Record extracts
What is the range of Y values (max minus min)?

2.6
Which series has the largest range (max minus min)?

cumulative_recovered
--
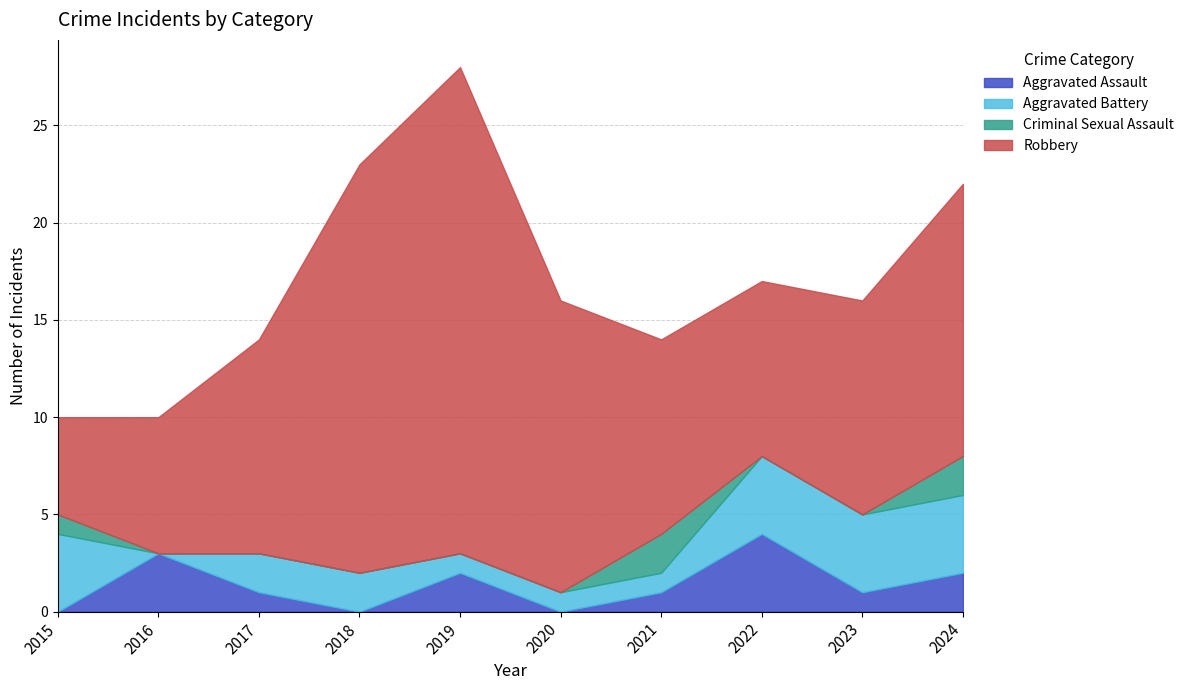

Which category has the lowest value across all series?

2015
...
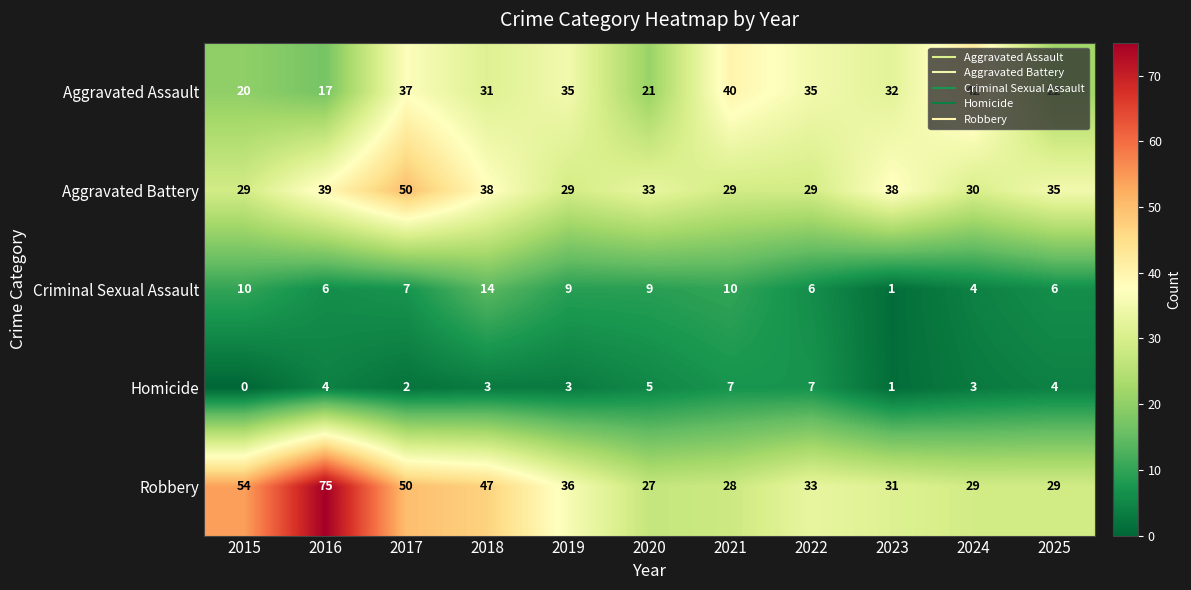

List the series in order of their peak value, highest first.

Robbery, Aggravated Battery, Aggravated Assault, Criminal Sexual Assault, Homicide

Prompt
Rewrite the material from the line with "What is the" up to and including the line with "Which series has", changing "max minus min" to "maximum minus minimum" and leaving everything else as it is.

Task answer
What is the range of Y values (maximum minus minimum)?

2.6
Which series has the largest range (maximum minus minimum)?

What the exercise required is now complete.